__JOB ITEM__.
Return, exactly and in full, the lines of the records below starting at the one with "[255,1077,532,1099] Questa Sim, Design" and ending at the one with "[794,1083,930,1103] STM CubeMX, ->", and no other lines.

____________

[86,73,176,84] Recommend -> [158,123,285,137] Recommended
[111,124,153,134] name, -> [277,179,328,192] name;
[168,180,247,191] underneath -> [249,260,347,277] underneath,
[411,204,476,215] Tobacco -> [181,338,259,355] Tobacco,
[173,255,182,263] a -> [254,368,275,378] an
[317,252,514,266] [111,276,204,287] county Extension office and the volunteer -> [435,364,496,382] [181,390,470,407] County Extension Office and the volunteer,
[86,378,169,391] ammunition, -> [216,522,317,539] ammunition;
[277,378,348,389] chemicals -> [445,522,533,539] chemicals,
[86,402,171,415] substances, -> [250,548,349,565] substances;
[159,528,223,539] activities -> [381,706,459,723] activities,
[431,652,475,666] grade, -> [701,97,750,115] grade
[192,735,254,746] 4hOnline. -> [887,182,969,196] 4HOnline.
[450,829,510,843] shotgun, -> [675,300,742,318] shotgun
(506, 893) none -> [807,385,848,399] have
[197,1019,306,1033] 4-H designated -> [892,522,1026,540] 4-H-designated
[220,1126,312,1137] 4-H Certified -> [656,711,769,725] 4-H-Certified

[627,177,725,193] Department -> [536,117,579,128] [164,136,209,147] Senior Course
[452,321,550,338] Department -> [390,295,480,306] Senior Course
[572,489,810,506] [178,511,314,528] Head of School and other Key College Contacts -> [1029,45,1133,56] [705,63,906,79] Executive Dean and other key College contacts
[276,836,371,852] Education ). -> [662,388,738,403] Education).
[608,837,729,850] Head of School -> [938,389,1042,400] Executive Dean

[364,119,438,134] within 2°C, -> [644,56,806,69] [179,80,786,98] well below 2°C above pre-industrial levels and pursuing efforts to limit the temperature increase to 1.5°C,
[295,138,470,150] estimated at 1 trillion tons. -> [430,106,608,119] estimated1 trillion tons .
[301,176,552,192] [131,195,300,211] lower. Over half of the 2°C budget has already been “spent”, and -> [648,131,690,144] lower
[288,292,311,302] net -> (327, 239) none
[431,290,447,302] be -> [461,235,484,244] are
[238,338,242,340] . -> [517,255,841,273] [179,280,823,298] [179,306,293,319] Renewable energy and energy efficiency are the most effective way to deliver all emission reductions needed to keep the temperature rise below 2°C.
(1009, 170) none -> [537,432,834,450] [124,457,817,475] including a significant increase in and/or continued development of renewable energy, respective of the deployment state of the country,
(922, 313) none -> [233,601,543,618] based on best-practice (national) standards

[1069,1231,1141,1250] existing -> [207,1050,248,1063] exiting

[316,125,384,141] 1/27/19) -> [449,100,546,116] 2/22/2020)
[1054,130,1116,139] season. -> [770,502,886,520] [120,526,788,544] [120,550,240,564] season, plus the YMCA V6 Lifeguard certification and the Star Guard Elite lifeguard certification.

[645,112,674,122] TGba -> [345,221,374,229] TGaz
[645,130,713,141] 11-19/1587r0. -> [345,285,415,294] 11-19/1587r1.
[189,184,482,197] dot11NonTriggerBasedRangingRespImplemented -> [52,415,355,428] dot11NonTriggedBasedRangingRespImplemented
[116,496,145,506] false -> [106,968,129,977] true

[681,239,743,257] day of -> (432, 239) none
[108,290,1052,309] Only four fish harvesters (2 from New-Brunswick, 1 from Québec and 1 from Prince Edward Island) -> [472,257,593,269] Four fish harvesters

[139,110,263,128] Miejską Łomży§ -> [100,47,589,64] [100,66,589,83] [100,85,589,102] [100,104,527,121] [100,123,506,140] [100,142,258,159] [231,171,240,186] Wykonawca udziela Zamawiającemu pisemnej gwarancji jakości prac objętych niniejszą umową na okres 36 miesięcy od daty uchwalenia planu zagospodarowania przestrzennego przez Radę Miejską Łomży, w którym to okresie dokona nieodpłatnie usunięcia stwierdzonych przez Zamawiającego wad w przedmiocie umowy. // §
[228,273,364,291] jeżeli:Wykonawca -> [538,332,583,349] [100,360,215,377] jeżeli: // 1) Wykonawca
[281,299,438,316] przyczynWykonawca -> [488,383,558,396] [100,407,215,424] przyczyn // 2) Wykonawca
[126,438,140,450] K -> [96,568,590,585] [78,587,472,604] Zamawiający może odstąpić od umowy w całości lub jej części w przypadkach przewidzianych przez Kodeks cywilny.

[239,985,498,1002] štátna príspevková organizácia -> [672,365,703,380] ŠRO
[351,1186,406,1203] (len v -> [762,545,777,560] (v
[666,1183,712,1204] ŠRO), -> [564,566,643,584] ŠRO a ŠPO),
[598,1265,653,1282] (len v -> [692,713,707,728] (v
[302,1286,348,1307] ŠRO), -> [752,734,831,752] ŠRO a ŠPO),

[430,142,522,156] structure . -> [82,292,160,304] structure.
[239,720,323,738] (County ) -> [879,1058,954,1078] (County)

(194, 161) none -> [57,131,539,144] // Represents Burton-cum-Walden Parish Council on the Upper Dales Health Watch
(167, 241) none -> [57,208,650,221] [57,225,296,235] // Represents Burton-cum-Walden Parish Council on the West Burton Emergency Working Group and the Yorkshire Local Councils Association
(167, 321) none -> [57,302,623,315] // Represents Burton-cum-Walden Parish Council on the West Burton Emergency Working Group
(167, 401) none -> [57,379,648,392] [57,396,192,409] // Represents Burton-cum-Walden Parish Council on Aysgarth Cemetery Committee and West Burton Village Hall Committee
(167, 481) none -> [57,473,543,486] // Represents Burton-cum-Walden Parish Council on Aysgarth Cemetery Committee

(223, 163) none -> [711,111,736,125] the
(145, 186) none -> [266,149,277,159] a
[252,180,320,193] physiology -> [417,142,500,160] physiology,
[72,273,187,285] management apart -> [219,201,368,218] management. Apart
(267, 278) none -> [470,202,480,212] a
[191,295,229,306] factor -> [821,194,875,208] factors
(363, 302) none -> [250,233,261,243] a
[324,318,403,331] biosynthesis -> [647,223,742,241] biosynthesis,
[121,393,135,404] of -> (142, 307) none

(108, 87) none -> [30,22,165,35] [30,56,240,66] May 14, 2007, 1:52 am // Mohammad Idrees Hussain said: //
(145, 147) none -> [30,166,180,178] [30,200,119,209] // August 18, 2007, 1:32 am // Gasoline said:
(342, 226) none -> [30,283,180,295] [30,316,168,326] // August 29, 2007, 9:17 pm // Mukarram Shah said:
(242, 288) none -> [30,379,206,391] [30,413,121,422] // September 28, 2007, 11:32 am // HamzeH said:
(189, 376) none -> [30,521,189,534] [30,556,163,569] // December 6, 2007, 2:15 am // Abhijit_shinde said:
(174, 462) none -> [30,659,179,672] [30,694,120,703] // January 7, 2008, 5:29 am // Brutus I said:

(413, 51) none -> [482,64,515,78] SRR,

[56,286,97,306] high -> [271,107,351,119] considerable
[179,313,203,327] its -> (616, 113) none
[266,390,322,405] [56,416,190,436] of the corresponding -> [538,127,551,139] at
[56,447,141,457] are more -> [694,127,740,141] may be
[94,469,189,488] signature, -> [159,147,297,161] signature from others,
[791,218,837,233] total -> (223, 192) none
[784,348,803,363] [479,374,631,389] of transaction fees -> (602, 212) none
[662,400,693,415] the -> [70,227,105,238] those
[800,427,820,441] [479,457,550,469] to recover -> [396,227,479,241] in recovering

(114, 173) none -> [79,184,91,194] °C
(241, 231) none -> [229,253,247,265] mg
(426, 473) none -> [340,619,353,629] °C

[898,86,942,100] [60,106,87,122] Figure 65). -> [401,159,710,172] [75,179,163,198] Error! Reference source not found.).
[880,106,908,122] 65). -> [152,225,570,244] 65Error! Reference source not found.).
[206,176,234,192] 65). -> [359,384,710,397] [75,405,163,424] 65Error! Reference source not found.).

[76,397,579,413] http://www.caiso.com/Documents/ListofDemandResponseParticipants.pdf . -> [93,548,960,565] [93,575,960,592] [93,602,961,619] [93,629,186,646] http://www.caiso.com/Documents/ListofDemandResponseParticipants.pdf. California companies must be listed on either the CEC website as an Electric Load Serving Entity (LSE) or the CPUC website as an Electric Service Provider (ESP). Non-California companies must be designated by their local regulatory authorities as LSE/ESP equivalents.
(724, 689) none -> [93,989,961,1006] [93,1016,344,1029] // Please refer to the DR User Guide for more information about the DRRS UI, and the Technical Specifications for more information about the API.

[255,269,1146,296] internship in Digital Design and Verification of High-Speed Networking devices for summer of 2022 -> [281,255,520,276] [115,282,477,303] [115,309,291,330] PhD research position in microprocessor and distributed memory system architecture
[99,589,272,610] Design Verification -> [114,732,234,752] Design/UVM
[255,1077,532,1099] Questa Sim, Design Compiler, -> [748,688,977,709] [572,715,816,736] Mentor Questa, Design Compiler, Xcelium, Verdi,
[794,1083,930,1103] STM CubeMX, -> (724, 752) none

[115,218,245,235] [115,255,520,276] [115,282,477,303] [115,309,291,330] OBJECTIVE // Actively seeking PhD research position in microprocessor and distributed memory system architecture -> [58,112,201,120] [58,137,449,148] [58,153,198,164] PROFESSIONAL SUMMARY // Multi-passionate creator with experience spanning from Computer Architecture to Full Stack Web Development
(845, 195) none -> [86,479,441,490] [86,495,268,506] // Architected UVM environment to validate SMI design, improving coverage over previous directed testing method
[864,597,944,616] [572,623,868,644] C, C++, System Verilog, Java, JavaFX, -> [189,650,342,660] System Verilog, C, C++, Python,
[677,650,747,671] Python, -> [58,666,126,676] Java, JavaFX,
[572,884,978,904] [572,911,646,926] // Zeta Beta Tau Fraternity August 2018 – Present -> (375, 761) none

____________

__RESULT BELOW__.
[255,1077,532,1099] Questa Sim, Design Compiler, -> [748,688,977,709] [572,715,816,736] Mentor Questa, Design Compiler, Xcelium, Verdi,
[794,1083,930,1103] STM CubeMX, -> (724, 752) none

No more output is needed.